Governments must act as "unequivocal" climate change hits world's poorest people
International agency, Oxfam welcomes the findings of today's Synthesis Report from the Intergovernmental Panel on Climate Change (IPCC), the culmination of its 2007 assessment of climate change causes, impacts and solutions.
This year – for the first time in its 19-year history – the IPCC reported "observed impacts" of climate change, stating that warming of the climate system is "unequivocal." The report makes clear that unless there is rapid action to curb emissions global temperature increases will exceed 2ºC within this century – the threshold beyond which climate change is likely to lead to catastrophic and irreversible impacts for millions of the poorest, most vulnerable people.
Responding to the report Antonio Hill, Policy Advisor at Oxfam, said:
"The science is clear and immutable. Climate change is happening and poor people, the majority of them women, are bearing the brunt. Severe weather events and changing climate patterns are destroying homes, crops and livelihoods forcing people in poor countries, who are least responsible for climate change and least equipped to deal with its impacts, to adapt so that they can make a living and feed their families."

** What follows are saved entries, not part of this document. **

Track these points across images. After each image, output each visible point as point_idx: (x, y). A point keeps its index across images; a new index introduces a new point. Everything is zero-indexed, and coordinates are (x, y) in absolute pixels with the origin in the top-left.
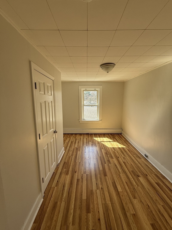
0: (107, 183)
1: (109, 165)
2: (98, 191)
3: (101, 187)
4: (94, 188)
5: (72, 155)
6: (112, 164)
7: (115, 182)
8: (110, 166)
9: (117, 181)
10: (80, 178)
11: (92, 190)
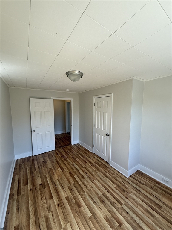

"Rapid action to curb emissions by 2015 is paramount but so too is providing money, technology and information right now to help the poorest, most vulnerable people who are already taking steps to adapt to their new reality."
"The IPCC throws down the gauntlet to governments to take urgent action both internationally under the UN and domestically to reduce the impact of climate change – the litmus test will be the UN climate conference in Bali next month when governments meet to negotiate a new agreement to tackle climate change."
At the Bali Conference, Oxfam calls on governments to agree to:
1. A clear path towards an adequate and fair, global post-2012 climate change agreement.
2. Concrete and speedy progress on increasing money available to poor communities for climate adaptation now.